START Excerpt to read
Fascinatingly, the Echo carried an advert the same day by local Speke firm Whiteley Lang & Neill Ltd., mentioning that the BBC filmed part of Coltart’s play on their premises and jokily disclaiming that any of their workers resemble Johnny Johnson, while also offering work for any aspiring toolmakers, toolroom machinists, tool draughtsman or planners (ibid., p. 10). All a sign that Britain’s economy was doing very well in 1965 in terms of offering people skilled work. The intense local flavour of this play is clear in its adoption of a local saying:

“If you can’t fight, wear a big hat. The brim might protect you.” (Aberdeen Evening Press, op. cit.).

Coltart seems to be addressing a masculinity in flux, with old toughness vying with more peaceful attitudes, within the protagonist Johnny, who ‘prefers discussion to violence. But what is the manly thing to do when a “hard case” insults you in front of your wife?’ (Coventry Evening Telegraph, 17 February 1965, p. 2).

Sheila Fearn probably as in Wear A Very Big Hat. Image courtesy of Coventry Evening Telegraph

While the cast has a few quite familiar names – William Gaunt, David Jackson – I can’t picture too many of them. An exception is Alan Lake, an interesting actor of incredibly varied screen roles, latterly married to Diana Dors. Lake is specifically mentioned as ‘busy filming and rehearsing’ as Harry in Wear A Very Big Hat (Television Today, 4 February 1965, p. 11). I know Neville Smith from the Play for Today Long Distance Information which he wrote and starred in; fellow lead Sheila Fearn is mostly known for sitcom roles, including as a regular in The Likely Lads. Helpfully, we are informed she was a member of The Scaffolds, the group ‘that brought a touch of TW3 to Gazette, the late night ITV show from which The Eamonn Andrews Show was obviously fashioned.’ (Wolverhampton Express and Star, 17 February 1965, p. 9). William Holmes plays the ‘Liverpool tough who wants to pick a fight’ with the play’s ‘hero’ Johnny (Daily Mirror, 17 February 1965, p. 14).

Audience size: 8.91 million

Share of overall TV viewing audience: 60.0%

The opposition: BBC2 (Night Train to Surbiton – part 4 / The Hollywood Palace), ITV (Night Spot, with Frank Berry, Christine Holmes and The Seekers / The Fall and Rise of the House of Krupp*)

*’The story of two generations of German arms barons’, who armed Germany in both World Wars.

On radio, the Third had a symphony concert, the Light the cloying-sounding Time for old Time, and Luxembourg had David Jacobs’ Plays the Pops.

Audience Reaction Index: 48%

Reviewed in London press publications consulted: 46.2%

Reception: A fairly scant number of reviews, by and large. However, the reaction it elicited from the critics who mention it was highly positive, certainly better than usual. Reaction from (the many) viewers was polarised.

Johnny Clive and Neville Smith in Wear A Very Big Hat. Image courtesy of Radio Times.
END Excerpt to read
START Material supplied
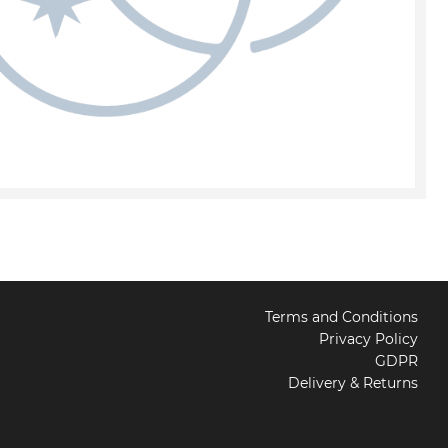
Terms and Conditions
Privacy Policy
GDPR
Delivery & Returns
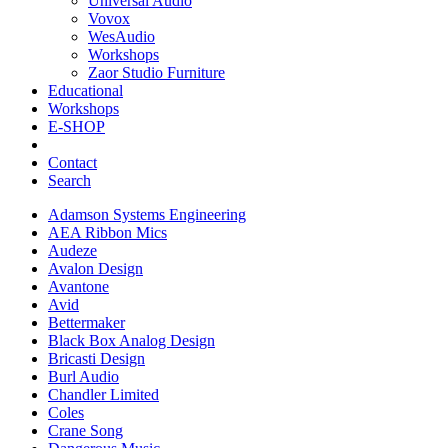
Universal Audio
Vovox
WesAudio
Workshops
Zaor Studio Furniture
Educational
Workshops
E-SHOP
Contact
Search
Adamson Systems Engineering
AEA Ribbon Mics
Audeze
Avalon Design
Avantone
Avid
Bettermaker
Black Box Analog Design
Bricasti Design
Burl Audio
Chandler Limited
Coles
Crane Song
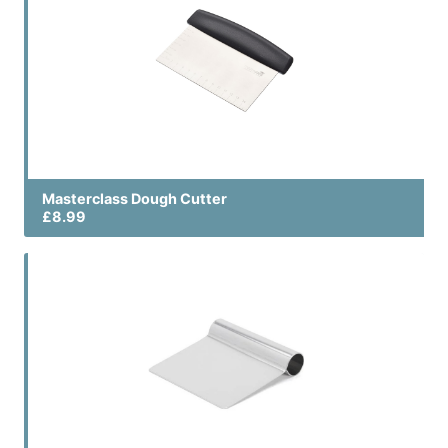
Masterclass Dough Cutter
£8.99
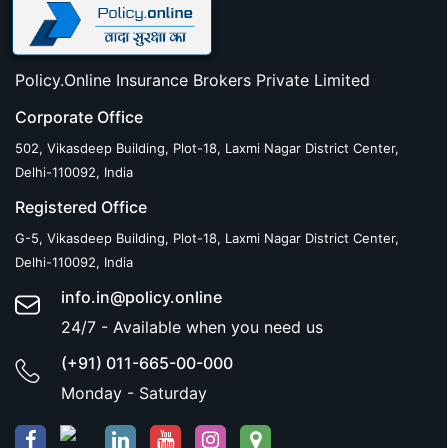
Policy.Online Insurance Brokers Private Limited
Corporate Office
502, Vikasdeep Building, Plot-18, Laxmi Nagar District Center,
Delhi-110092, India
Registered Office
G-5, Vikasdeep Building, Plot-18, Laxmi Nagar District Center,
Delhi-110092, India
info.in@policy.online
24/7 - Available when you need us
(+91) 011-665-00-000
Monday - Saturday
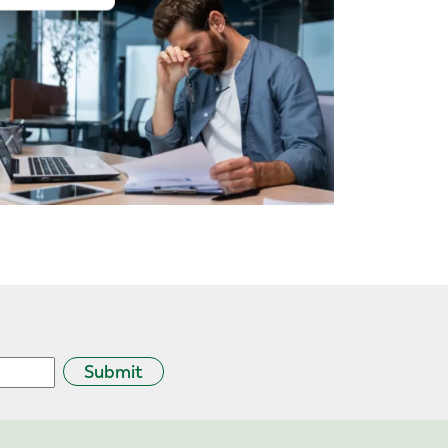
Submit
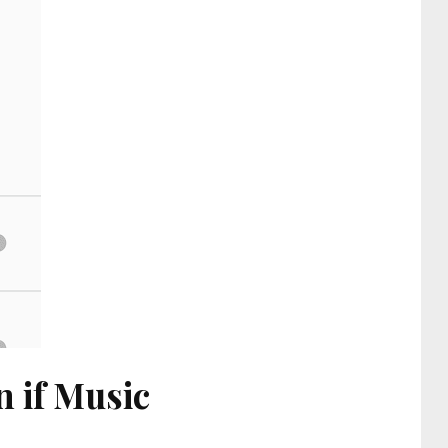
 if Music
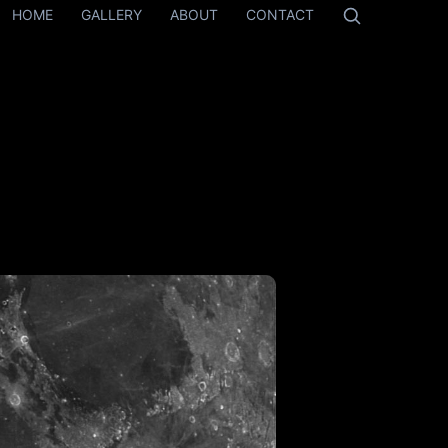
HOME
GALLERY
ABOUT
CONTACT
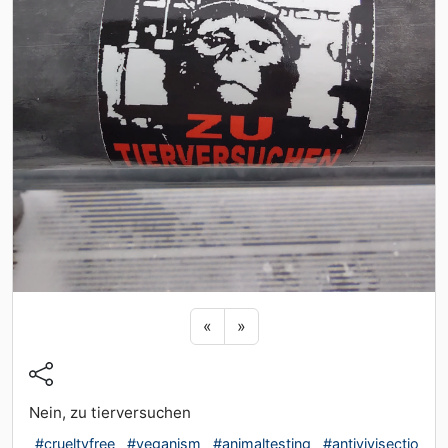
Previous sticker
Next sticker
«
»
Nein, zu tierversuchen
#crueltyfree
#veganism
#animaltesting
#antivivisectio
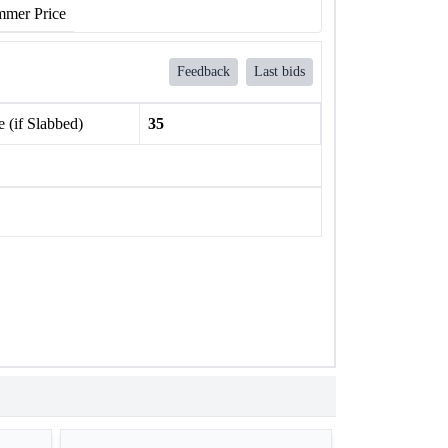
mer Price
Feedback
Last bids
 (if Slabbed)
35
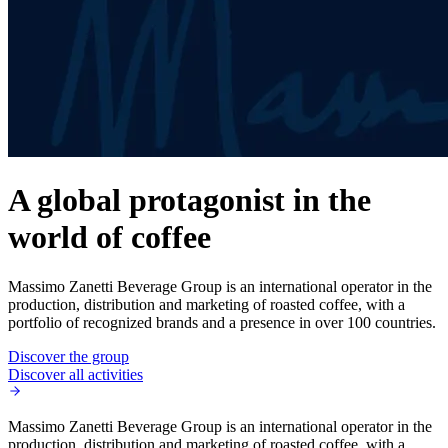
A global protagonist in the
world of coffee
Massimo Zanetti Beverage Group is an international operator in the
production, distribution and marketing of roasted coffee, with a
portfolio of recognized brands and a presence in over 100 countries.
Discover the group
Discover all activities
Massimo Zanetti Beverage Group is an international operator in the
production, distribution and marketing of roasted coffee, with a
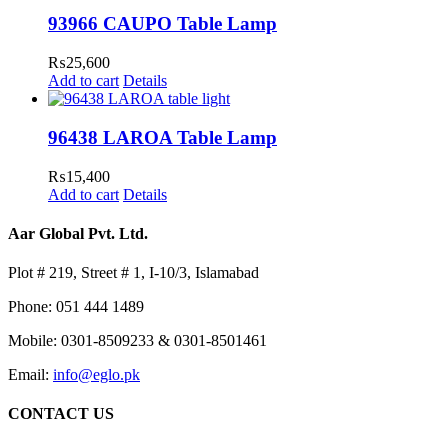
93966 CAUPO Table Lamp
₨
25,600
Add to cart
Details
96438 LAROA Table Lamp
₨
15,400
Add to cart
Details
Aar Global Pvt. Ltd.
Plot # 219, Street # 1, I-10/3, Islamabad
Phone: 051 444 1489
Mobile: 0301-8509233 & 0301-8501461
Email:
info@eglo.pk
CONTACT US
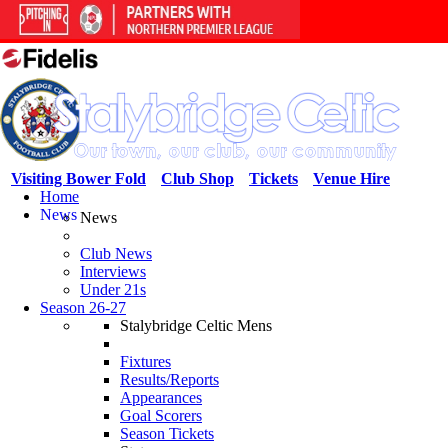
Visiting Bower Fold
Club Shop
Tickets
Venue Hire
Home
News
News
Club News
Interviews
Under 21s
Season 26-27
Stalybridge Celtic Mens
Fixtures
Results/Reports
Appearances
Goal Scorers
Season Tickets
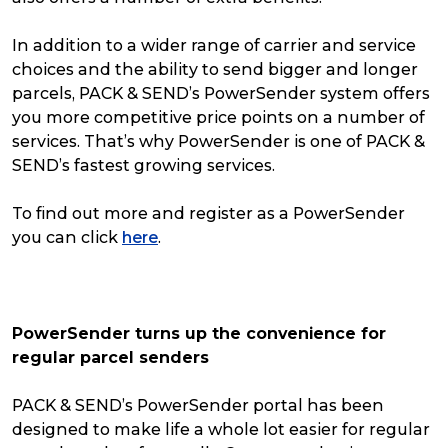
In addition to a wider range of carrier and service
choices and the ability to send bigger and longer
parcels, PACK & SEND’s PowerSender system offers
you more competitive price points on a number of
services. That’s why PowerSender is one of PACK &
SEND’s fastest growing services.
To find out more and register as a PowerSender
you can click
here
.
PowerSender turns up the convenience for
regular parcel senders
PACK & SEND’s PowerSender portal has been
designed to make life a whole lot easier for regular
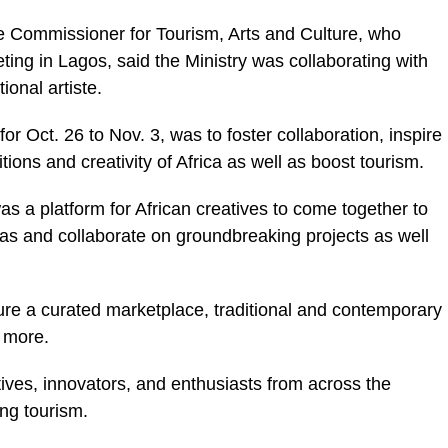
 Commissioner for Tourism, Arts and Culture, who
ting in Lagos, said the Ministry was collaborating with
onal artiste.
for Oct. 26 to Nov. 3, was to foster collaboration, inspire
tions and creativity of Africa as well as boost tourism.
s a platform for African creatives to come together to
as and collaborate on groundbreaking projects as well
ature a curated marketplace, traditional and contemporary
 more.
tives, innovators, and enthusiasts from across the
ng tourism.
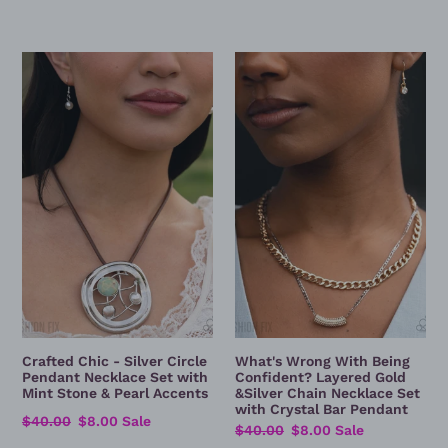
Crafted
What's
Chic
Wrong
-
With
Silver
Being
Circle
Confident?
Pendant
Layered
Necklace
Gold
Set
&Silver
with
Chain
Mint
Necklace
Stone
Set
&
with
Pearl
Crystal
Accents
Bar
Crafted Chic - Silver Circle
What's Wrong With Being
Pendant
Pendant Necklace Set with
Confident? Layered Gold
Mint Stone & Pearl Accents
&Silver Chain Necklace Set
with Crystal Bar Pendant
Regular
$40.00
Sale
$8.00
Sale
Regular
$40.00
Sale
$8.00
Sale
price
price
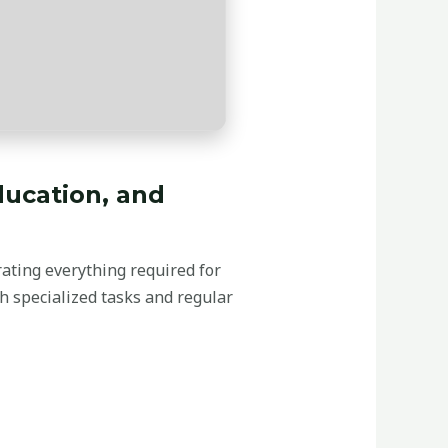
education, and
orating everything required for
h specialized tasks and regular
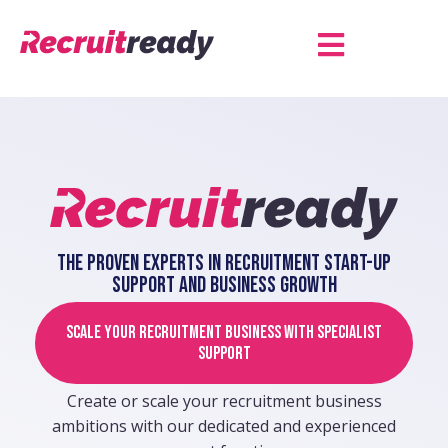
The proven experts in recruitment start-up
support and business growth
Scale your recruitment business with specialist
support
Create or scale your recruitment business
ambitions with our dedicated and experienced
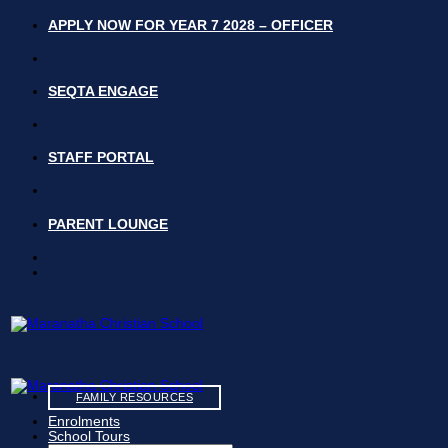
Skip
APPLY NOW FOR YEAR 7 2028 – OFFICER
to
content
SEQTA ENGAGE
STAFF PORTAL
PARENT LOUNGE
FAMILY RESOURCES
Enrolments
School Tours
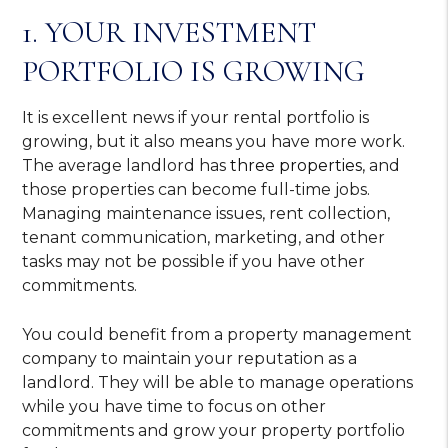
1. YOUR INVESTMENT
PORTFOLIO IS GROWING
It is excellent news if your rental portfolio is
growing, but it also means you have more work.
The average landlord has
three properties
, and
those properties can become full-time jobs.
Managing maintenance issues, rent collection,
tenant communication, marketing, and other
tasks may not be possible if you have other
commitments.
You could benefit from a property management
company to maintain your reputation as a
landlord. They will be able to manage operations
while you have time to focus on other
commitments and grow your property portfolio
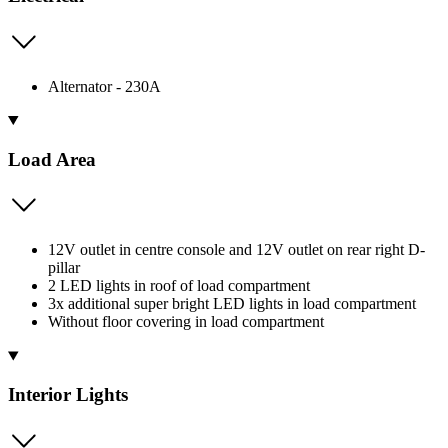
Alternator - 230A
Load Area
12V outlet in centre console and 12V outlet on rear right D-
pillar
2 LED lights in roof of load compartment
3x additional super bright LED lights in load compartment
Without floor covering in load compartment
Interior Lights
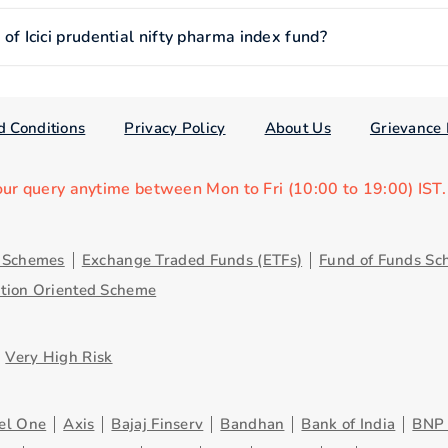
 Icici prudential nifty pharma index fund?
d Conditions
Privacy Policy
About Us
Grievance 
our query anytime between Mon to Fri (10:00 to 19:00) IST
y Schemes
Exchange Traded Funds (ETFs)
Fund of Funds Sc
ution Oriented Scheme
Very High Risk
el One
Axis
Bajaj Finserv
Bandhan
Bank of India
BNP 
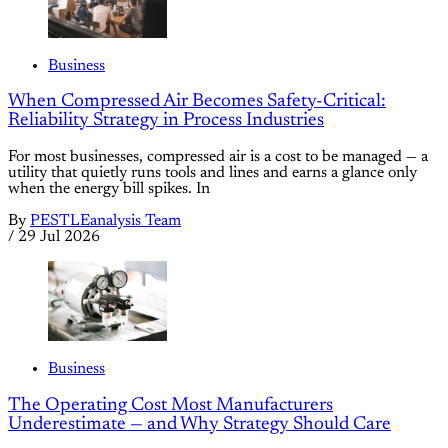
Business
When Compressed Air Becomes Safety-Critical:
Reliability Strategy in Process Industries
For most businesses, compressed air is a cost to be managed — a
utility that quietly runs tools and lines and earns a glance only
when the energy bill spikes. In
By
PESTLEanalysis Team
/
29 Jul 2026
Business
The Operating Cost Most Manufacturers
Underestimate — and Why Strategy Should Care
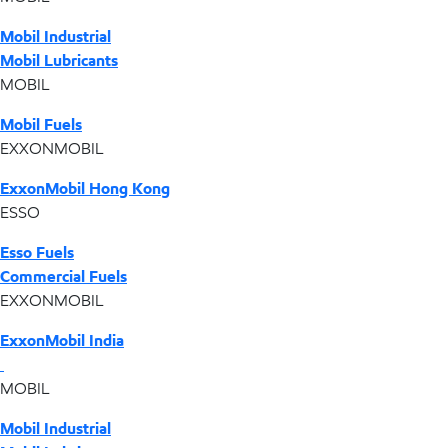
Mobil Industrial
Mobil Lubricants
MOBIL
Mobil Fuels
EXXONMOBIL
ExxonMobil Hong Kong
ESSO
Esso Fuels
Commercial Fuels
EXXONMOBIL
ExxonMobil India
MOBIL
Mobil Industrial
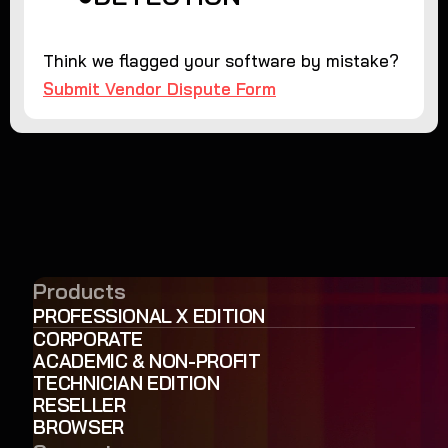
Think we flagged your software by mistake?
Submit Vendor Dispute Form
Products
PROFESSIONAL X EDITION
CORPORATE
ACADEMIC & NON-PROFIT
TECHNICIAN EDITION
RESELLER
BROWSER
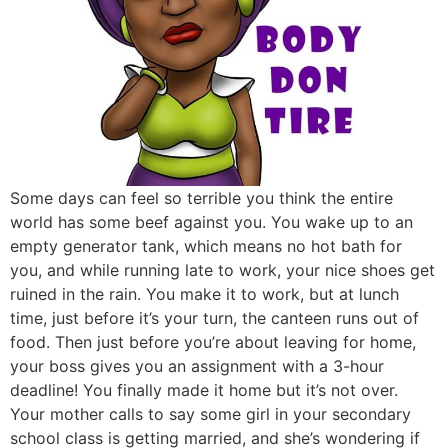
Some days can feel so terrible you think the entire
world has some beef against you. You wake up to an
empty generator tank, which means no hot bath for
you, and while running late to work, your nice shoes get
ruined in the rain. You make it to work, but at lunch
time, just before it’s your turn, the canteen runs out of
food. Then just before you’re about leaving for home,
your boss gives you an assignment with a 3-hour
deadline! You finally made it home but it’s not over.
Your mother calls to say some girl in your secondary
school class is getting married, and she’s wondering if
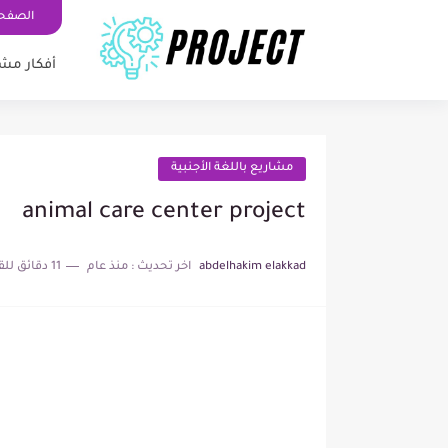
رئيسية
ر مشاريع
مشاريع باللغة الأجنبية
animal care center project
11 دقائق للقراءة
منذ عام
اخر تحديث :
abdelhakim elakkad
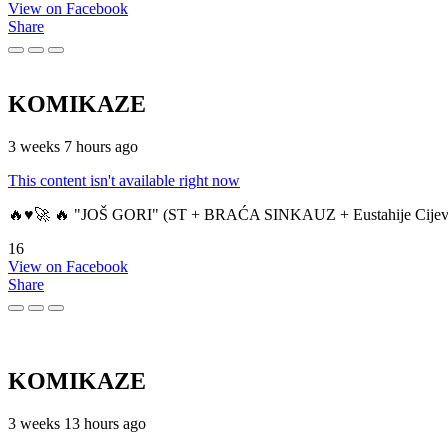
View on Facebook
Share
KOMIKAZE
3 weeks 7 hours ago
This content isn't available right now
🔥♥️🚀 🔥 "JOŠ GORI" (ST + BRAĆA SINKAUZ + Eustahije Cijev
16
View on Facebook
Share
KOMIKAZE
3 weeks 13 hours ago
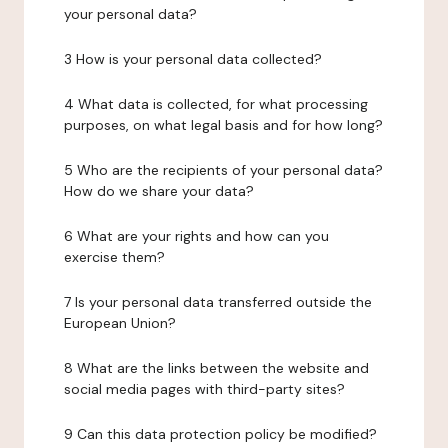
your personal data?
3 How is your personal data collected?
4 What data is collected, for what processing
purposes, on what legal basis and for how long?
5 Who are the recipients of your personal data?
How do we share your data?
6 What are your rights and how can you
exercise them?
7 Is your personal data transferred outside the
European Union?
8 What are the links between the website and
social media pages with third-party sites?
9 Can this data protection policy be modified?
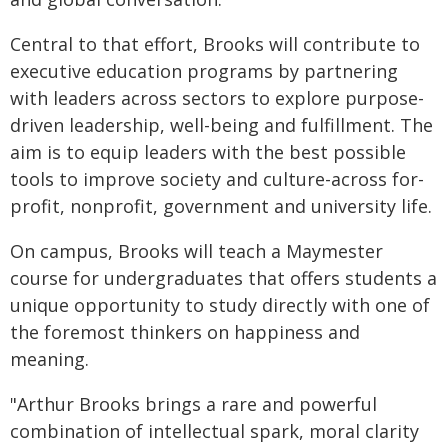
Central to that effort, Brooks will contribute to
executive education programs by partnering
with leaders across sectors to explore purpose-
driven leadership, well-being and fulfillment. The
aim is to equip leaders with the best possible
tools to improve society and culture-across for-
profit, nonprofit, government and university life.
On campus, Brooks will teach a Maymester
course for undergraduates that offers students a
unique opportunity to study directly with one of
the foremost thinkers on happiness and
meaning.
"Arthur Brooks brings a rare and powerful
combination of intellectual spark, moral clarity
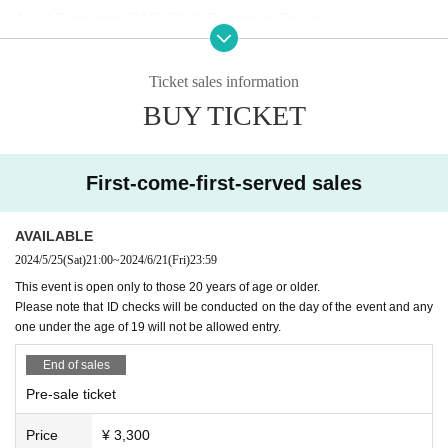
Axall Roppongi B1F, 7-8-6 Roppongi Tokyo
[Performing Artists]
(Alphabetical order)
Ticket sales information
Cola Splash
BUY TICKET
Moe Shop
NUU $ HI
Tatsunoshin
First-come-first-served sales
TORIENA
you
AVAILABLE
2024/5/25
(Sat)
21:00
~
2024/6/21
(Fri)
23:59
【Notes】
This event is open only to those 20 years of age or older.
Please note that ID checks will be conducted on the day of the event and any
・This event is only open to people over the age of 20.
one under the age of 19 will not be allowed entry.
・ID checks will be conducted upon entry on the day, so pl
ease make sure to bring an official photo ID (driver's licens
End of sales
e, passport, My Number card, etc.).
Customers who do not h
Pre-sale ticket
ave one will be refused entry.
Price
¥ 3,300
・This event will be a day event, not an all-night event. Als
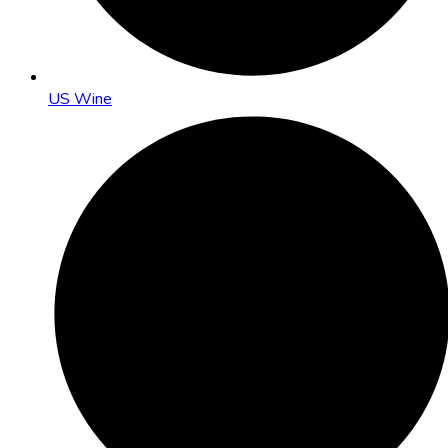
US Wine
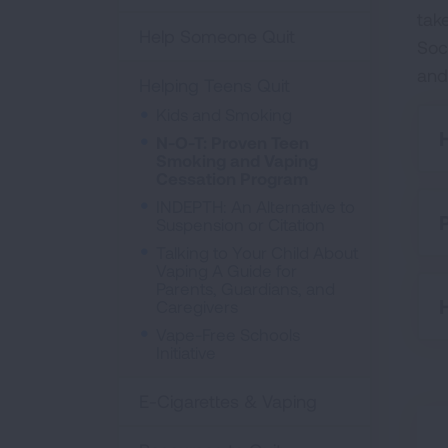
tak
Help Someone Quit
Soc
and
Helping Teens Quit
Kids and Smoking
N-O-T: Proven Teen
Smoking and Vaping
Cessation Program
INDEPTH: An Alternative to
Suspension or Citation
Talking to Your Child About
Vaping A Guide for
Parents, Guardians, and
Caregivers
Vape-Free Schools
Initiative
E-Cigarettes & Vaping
END Material supplied
**Actions to take**
(A) What audience size does the passage on the 1965 play Wear A Very Big Hat report?
(B) Continue the passage on the 1965 play Wear A Very Big Hat, picking up after its final line.

**Results**
(A) 8.91 million

(B)
Anon of Times-shire helpfully places Johnny as a Mod and indicated that Ken Loach had used much ‘nondescript “pop” type’ music to root the play in Liverpool, in what they found an ‘absorbing and effective’ TV play (18 February 1965, p. 16). They feel that initial difficulty in hearing the dialogue against ‘the twang and jangle of electric guitars’ was overcome by an unusual story deftly directed by Loach:

risking sequences of unusual slowness for the sake of truthfulness rather than for the degree of suspense they might carry. (ibid.).

Fearn – in a ‘charmingly grotesque hat’ – and Smith are said to have given ‘unassailably truthful’ performances, and the play’s final message is approved of: ‘his honour cannot be destroyed by a mindless drunkard.’ (ibid.).

Lyn Lockwood found the drama’s focus on an unpleasant incident relatable: ‘a good human situation’ (Daily Telegraph, 18 February 1965, p. 19). While she was a little worried by its effect on ‘the sensitive ear’, ‘What with the authentic, hot potato in the mouth accents and the medley of background noises, my mind was reeling more than a little towards the end’, she ultimately liked an ‘extremely well acted’ play (ibid.) While this clearly falls prey to metropolitan sociolinguistic prejudice, it’s far from the worst TV critic instance of such that I’ve encountered in my PfT research.

Patrick Skene Catling saw the play as ‘skilfully harrowing account of Liverpool pub bullies and the underdog’s consequent Mitty reveries at a Sillitoe lathe’ (Punch, 24 February 1965, p. 290). Catling’s admiration for this and Cleo Laine on Jazz 625 (BBC2) far exceeded that for Dr. Who – ‘The Web Planet’, not unreasonably, I feel! :

a series that has descended from the wonder of daleks to the ludicrous bathos of giant cardboard ants. (ibid.)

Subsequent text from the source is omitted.